Distributor: Lions Gate Films


     If we were to call the material that The Rules of Attraction treads on actual substance, it would be absolutely foolish. Most of what it shows on is silly and stupid, but this silly stupidity is lit up by some of the brightest and most lavishly done filmmaking of the year. And, even considering the nuttiness of the characters and the crazy occurrences in the plot, the writing in The Rules of Attraction remains one of its best traits. Many would call it one of the most farfetched pieces to play in multiplexes in years. When watching it; you would hope so. But, after conversing with several college students, it seems that this is an accurate depiction of the younger generation. But, even after discovering that the events and personalities in The Rules of Attraction are quite plausible, it remains just as entertaining.

     Open to all of the insanity that goes on within college dorm-rooms, The Rules of Attraction dives right into all of the craziness that goes on during higher-education life. Crammed with sex and drugs, you would think that this is a film about rock-and-roll, but it’s far from it. By its cover, many would be led to believe that this is a flick about the common “who fucked who?”, “where’s my money?” type scandals facing the blunt American youth. While these are quotes that often appear in the script, writer/director Roger Avary makes certain that there is more to his film than just the average the potty talk, avidly used by the stereotypical college student. There is true meaning, and a certain morality, to the script in particular. This will be a hit movie with late-teen/early-twentied aged kids, who should definitely view. The Rules of Attraction is a mystifying way of presenting the disadvantages of stupidity, and not making the right choices.

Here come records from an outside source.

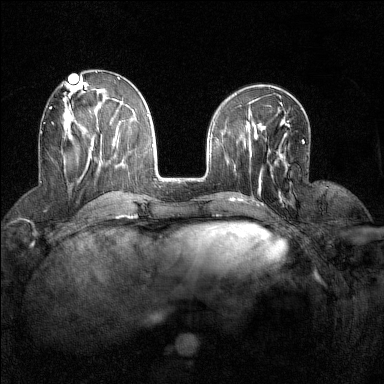
Breast MRI (dynamic contrast-enhanced), one axial slice. Position 56 of 160 along the scan axis. Dynamic contrast-enhanced series, time point 2 of 7 at this slice position (early post-contrast). 1.5 T. TE 1.8 ms, TR 5 ms. 1 mm slice thickness. 384 × 384 image matrix, field of view 280 × 280 mm. Female patient.
Structures marked on this image (semi-automatic segmentation, software-assisted and operator-edited):
- enhancing-tissue mask used for the functional tumour volume (all voxels passing the contrast-enhancement thresholds inside the analysis volume; usually the tumour): bounding box [x1, y1, x2, y2] px = [50, 107, 65, 164]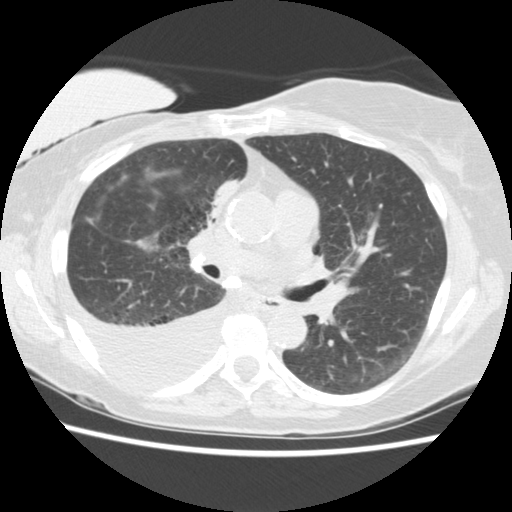
Low-dose screening chest CT, one axial slice; position 85 of 157 along the scan axis; reconstruction kernel STANDARD; 120 kVp; lung window (W 1500 / L -600 HU); 2.5 mm slice thickness; 512 × 512 image matrix.
Outlined on this slice (manually delineated by an expert):
- lesion 1 (tumor, upper lobe of right lung): box from (x=212, y=180) to (x=240, y=217) px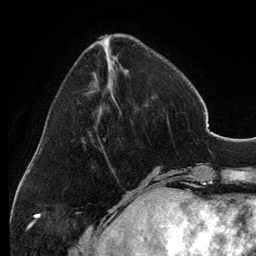
Breast MRI, one axial slice. Slice 41 of 134 in the series (ordered by position). Cropped to one breast. Dynamic contrast-enhanced series, time point 2 of 6 at this slice position (early post-contrast). 3 T. TE 2.8 ms, TR 6.9 ms. 1.2 mm slice thickness. 256 × 256 image matrix, field of view 185 × 185 mm. Female patient.
Outlined on this slice (semi-automatic segmentation, software-assisted and operator-edited):
- enhancing-tissue mask used for the functional tumour volume (all voxels passing the contrast-enhancement thresholds inside the analysis volume; usually the tumour): bounding box (x1, y1, x2, y2) in pixels: (99, 35, 117, 107)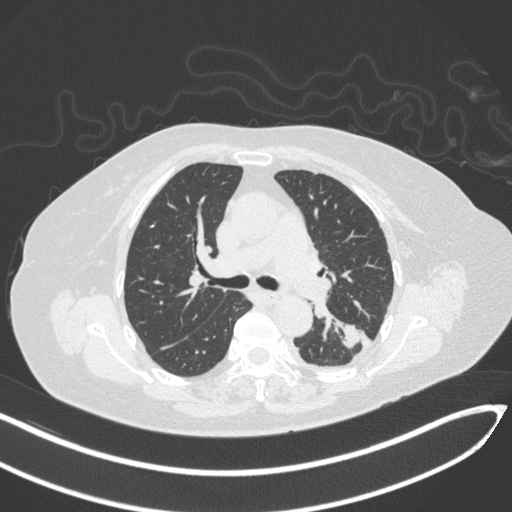
Chest CT, one axial slice; position 199 of 270 along the scan axis; 120 kVp; lung window (W 1500 / L -600 HU); 512 × 512 image matrix. Patient: female, 76 years. Case-level facts recorded for this patient, not image findings: clinical TNM (as recorded): T1c N0 M0.
Outlined on this slice (bounding box drawn by a radiologist):
- lung tumour (recorded histology: adenocarcinoma): box from (x=336, y=322) to (x=365, y=349) px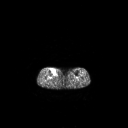
FDG PET of an extremity soft-tissue mass (from a PET/CT study), one axial slice. Position 139 of 267 along the scan axis. 3.27 mm slice thickness. 128 × 128 image matrix, field of view 700 × 700 mm. Patient: female, 65 years. Case-level facts recorded for this patient, not image findings: histological type: undifferentiated – high grade; grade: high; site of the primary tumour: right thigh.
Annotated regions visible in this slice (expert contour drawn on MRI and transferred to this co-registered scan by the dataset authors):
- gross tumour volume (mass): box from (x=51, y=68) to (x=56, y=75) px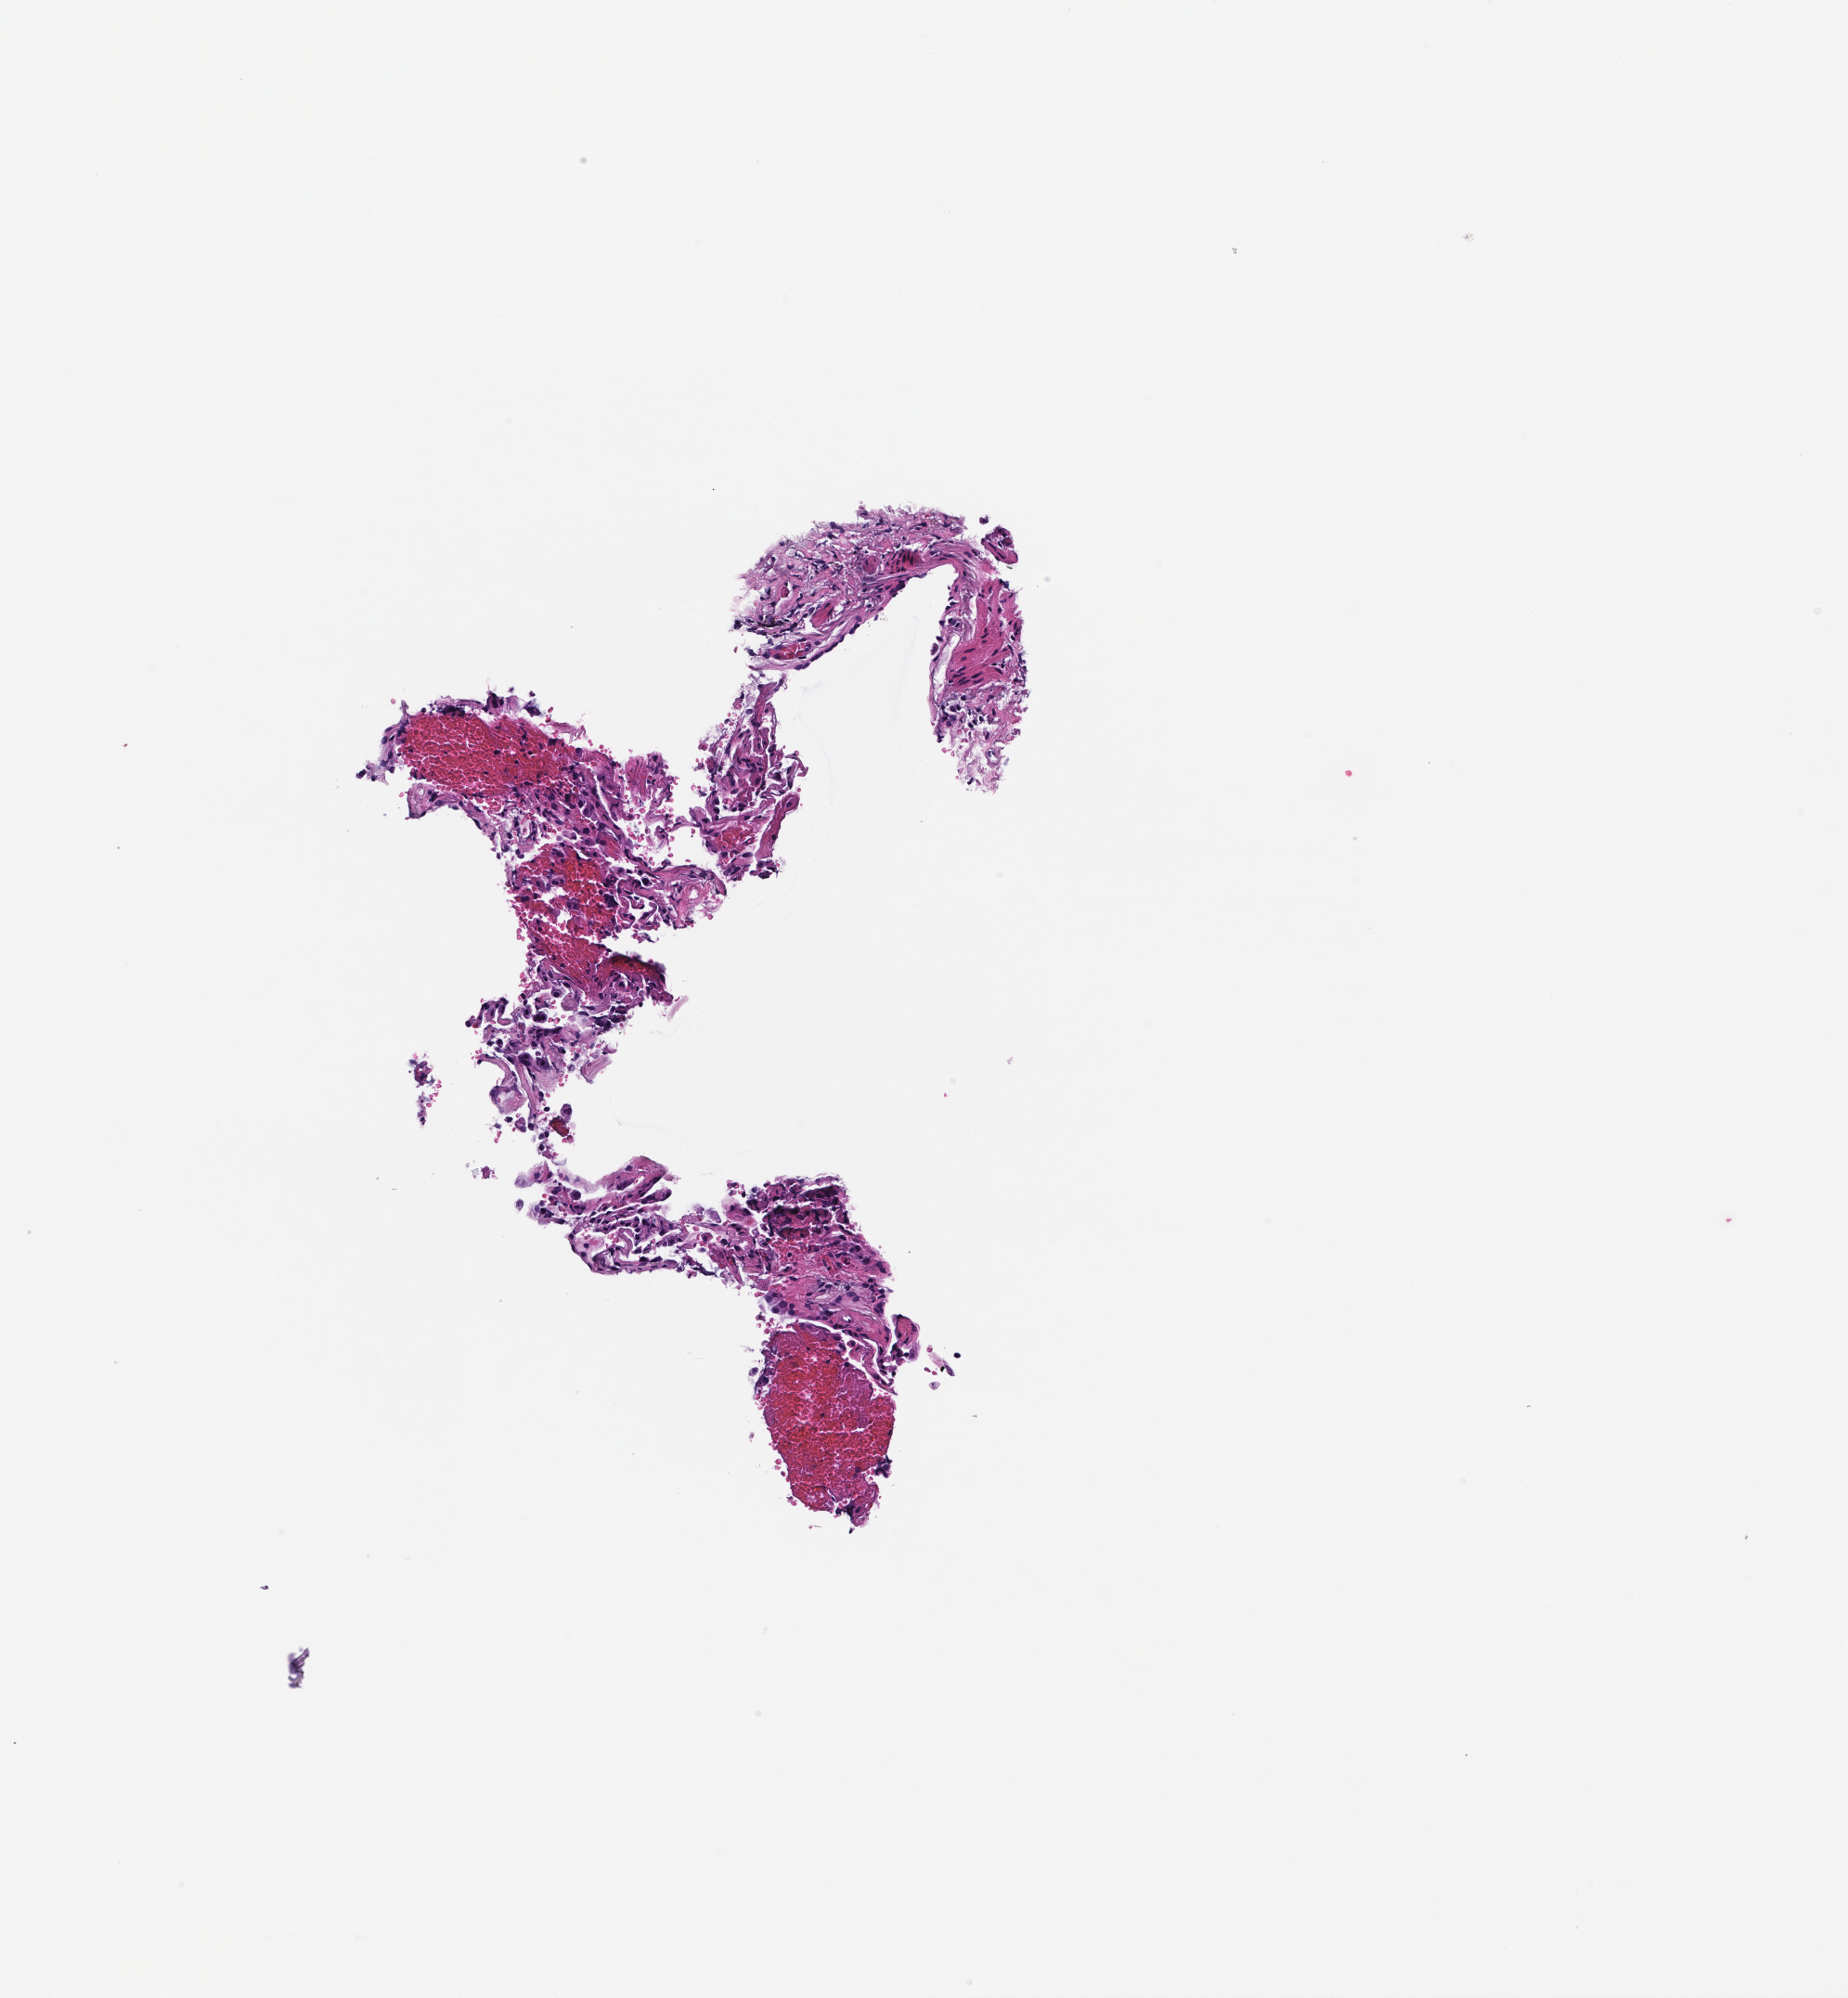
Whole-slide image, hematoxylin and eosin (H&E) stain — a low-resolution overview of the entire scanned area, about 2.0 x 2.2 mm, FFPE section. Patient sex: male.
This section: metastasis (sampled organ not recorded). Primary diagnosis of the patient: Colorectal Carcinoma.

     The performances are surprisingly wonderful, and show us how charisma of each of the actors. Kate Bosworth (who only appears in the first and last scenes) is genuinely superb, despite the small size of her role. Shannyn Sossamon, who plays lead, as the sexually paranoid Lauren Hynde, is fantastically outstanding. Engrossingly timeless to watch, Ms. Sossamon confidently moves about the screen with elegance. James Van Der Beek, who takes on the tricky, but intriguing role of Sean Bateman, is also stunning. He plays an extremely bizarre and uncanny character, which the majority of people might take the wrong way. But due to James’ assertiveness, this audience’s potentially clueless mentality will be kept to a minimum. But, when we do feel a slight bit dazed, it seems as though this dementedness is part of the film’s charm. After all, where would “the corrupt minds that brought you Pulp Fiction” be without a certain, trademarked oddness?

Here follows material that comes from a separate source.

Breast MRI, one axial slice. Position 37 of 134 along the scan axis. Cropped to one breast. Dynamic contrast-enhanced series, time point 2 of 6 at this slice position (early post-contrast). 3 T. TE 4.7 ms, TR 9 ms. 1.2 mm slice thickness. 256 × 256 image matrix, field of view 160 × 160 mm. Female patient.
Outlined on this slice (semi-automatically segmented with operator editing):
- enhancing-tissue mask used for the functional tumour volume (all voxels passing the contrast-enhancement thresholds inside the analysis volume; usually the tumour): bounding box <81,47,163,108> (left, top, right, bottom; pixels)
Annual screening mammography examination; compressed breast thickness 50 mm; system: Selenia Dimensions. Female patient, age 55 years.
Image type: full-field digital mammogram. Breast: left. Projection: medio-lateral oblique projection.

     In a strange sense, The Rules of Attraction is a trippy romp; and this strangeness is obviously what makes it so very entertaining to watch. The incredible sense of style utilized by the filmmakers, cocky and fun writing, and beautifully unique performances allow it to soar well above average. At times, it drifts of into its own world of a distinctly odd cleverness, but this only works to its benefit. The absurdly done direction and production create a different type of tempo for the entire picture, and make it a full-fledged, visually enchanting, extravaganza. This bizarre feel is never overpowering, though, and that’s what keeps The Rules of Attraction grounded. This is both a respectable film, and an interesting one. I have one clichéd, but meaningful question for those who dislike it. “What planet are you from?”